The township I'm doing a job in has a plumbing inspector who claims to show up on the job "after hours". When I call for an inspection he says he'll stop tonight and I should keep going unless I hear from him. What a job!! The f***er doesn't even have to show up for work. I wonder if the township knows what they're paying for.


----------



## Plasticman (Oct 14, 2008)

ToUtahNow said:


> Here is the text:
> 
> 
> *103.1.2.12. Certified Licensed Contractors.
> ...



Don't you just love when even a code books says " hot water heater" ?
That freekin kills me to hear that phrase.:furious:​


----------



## CEO (Apr 2, 2009)

in the municipality that i work in you need to hold a master license or state certification in the discipline that you will be inspecting in. the state will issue you a license to inspect but the county will not. they also will not cross certify you unless you hold a master for each category. we are not able to work in the county we inspect in either, the way it should be.


----------



## rogeru (May 9, 2009)

Hey guys take it is easy on the inspectors







. I am an inspector here in Ontario, Canada. Our policy is if we do a job in our jurisdiction we can't inspect it ourselves.To be honest after looking at plumbing all day the last thing I want to do is to go and do a plumbing job. 
Roger


----------



## Bill (Jun 17, 2008)

rogeru said:


> Hey guys take it is easy on the inspectors
> 
> 
> 
> ...



i heard that! sort of like the auto mechanic, he has the crappiest running car around!


----------



## kellybhutchings (Jul 29, 2008)

If I remember right an inspector in Texas can not work at all in the field he inspects.


----------



## PipeDreamer (Mar 26, 2009)

Plasticman said:


> Don't you just love when even a code books says " hot water heater" ?
> That freekin kills me to hear that phrase.:furious:
> [/left]


No need to heat water thats already hot. It's like putting toast in the toaster!

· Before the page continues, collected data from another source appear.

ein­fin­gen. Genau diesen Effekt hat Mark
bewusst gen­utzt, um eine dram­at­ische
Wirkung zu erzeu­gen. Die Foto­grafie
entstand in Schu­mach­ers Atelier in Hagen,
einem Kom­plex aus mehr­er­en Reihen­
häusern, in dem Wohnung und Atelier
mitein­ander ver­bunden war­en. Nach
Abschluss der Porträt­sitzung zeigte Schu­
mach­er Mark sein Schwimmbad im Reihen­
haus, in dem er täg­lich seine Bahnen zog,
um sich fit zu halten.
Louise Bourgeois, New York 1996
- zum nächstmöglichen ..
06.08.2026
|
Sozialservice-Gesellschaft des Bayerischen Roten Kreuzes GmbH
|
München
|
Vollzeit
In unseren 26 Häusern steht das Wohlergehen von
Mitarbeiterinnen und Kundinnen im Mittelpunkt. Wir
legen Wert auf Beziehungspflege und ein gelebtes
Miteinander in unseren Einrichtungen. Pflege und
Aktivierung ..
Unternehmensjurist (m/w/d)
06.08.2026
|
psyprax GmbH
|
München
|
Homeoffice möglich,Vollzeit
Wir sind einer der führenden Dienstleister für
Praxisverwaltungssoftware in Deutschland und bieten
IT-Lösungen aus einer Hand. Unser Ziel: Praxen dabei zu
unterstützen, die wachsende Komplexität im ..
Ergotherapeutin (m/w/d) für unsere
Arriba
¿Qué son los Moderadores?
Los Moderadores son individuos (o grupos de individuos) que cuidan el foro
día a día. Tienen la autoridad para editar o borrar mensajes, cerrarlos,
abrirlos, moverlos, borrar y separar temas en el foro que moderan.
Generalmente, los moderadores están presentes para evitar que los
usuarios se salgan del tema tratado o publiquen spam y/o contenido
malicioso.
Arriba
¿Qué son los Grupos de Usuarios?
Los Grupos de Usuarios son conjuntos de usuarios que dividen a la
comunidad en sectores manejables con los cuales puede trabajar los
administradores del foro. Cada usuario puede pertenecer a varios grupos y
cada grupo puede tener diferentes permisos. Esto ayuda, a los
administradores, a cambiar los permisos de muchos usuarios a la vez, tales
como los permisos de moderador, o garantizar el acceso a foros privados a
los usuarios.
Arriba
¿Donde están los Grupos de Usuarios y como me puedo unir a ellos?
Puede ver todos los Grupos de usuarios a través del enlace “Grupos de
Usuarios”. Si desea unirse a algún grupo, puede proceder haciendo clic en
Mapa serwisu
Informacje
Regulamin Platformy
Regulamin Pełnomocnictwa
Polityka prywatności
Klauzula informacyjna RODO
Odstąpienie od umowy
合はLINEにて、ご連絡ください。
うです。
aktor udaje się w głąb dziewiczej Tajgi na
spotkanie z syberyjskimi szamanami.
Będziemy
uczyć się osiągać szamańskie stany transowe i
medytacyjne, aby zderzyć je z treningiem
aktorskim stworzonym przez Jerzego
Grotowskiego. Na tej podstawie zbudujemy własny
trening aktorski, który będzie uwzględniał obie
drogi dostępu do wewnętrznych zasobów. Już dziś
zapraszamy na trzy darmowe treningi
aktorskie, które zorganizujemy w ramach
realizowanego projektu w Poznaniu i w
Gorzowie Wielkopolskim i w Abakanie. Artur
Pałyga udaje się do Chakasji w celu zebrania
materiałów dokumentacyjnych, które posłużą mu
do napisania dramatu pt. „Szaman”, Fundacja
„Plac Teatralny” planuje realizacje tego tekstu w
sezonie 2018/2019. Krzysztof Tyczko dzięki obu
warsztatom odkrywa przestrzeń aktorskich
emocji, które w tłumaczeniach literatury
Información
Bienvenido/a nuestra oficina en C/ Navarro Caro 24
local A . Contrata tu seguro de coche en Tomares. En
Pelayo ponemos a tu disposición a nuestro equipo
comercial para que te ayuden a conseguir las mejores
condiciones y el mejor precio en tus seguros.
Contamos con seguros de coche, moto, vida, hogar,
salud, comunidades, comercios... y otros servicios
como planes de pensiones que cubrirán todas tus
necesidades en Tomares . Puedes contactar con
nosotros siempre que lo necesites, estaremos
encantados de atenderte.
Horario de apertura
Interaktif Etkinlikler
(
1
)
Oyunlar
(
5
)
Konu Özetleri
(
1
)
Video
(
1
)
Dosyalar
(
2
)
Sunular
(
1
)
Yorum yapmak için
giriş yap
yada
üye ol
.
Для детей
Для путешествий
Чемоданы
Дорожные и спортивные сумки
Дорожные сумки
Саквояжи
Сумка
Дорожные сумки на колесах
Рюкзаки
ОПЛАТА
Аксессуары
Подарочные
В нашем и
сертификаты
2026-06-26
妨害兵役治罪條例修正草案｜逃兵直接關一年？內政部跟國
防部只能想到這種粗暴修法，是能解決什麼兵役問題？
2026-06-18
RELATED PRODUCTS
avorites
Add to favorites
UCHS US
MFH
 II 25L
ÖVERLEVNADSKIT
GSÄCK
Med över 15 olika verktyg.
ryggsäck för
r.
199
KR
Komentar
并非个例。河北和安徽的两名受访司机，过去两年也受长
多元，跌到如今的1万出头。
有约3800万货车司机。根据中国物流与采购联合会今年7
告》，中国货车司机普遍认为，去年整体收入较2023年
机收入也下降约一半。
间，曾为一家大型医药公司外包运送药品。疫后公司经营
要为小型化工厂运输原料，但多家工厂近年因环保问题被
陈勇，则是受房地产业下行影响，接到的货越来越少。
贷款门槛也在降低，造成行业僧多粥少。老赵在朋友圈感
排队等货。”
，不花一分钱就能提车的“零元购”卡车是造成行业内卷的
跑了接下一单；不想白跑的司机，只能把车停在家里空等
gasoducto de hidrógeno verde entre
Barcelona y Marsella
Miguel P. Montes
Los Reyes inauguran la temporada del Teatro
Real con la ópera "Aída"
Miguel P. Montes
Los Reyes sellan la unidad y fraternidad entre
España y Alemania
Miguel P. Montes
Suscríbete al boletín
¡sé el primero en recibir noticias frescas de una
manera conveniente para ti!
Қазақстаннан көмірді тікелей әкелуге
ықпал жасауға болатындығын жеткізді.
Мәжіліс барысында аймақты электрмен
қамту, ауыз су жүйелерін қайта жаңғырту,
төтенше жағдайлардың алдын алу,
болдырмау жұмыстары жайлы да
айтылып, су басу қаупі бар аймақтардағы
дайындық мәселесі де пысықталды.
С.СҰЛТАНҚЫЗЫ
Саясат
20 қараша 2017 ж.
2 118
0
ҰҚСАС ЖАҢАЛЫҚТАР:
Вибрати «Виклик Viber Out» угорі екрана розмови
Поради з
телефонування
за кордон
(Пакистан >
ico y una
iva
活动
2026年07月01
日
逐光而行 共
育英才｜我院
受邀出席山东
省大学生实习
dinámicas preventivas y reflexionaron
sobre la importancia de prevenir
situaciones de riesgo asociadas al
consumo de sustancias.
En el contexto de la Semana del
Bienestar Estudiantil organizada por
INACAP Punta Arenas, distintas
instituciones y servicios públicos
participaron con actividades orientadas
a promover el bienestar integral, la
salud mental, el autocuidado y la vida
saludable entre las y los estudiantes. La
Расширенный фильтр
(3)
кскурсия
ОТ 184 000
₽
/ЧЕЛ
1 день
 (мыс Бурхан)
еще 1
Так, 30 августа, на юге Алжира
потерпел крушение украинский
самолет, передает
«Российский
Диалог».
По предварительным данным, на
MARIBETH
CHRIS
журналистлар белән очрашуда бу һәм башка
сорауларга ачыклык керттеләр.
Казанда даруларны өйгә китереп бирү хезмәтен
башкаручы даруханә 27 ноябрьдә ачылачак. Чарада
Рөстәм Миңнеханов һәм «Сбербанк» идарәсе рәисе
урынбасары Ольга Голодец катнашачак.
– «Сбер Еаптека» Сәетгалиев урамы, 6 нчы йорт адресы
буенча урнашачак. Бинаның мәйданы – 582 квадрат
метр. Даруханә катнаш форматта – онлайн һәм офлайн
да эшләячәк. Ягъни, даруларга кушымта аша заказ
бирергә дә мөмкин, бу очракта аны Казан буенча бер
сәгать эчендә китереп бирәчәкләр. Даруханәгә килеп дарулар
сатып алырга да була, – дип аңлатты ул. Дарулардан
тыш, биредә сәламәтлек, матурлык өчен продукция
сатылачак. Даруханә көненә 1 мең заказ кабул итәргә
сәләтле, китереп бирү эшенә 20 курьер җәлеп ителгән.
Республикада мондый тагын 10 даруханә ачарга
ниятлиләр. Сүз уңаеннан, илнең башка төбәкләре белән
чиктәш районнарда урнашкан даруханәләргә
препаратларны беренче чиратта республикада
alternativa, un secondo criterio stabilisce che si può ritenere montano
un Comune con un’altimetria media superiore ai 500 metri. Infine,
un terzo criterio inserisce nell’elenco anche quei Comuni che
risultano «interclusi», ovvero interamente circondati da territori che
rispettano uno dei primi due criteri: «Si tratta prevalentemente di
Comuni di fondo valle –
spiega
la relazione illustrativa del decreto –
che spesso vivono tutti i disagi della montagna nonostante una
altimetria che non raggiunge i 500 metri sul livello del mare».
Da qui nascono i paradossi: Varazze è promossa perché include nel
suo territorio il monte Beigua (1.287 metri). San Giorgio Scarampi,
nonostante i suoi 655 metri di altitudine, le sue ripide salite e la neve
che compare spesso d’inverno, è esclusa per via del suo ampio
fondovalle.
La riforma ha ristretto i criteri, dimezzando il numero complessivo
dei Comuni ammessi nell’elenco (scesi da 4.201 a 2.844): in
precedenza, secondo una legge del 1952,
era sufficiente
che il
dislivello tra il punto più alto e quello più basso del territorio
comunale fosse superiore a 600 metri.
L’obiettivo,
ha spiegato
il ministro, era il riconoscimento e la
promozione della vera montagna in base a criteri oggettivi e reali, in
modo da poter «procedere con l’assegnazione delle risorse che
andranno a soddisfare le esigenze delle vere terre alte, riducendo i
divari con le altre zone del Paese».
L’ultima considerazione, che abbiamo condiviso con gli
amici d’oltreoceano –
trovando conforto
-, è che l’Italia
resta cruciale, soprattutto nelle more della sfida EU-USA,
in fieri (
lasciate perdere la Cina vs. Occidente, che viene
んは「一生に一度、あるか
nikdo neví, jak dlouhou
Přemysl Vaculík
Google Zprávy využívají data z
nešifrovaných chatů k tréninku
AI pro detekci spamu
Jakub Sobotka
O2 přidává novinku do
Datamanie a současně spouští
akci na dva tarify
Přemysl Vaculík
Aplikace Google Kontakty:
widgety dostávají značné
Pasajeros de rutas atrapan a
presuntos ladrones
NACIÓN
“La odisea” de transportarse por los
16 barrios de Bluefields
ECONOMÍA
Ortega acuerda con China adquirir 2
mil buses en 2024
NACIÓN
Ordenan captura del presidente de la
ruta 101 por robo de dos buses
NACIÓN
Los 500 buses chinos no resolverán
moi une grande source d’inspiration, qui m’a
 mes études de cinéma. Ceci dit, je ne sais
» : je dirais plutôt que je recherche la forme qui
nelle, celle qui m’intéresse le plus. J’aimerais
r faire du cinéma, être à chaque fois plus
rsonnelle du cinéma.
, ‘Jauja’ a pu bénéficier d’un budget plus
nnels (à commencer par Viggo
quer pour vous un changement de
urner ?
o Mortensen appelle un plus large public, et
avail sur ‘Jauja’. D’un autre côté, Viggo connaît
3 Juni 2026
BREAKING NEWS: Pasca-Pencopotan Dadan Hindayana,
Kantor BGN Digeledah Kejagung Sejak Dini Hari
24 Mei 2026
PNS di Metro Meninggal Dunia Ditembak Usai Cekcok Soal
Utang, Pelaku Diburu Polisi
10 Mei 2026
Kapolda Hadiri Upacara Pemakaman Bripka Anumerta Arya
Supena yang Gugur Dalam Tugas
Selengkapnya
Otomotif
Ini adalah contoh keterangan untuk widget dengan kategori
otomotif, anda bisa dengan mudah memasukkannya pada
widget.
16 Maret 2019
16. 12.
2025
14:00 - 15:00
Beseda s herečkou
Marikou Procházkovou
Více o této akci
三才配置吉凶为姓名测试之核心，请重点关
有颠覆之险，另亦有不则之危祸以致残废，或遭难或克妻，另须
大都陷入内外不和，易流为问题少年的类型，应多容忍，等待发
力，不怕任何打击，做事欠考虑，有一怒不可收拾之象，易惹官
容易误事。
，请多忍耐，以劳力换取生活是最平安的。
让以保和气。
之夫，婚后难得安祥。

Our inspectors are required to have 7 years in the field as a Master Plumber or a Journeyman Plumber before they can inspect. Their work is to be inspected by an inspector from a neighboring town.


----------



## satony (Jul 5, 2009)

"If I remember right an inspector in Texas can not work at all in the field he inspects"

This is true.


----------



## Proud Plumber (Sep 15, 2008)

The worst plumber I ever worked with became an inspector. He was hired because his brother was an inspector for the county and my boss finally said I do not care how many red tags I get and fired him. Two years he was inspecting our work.


----------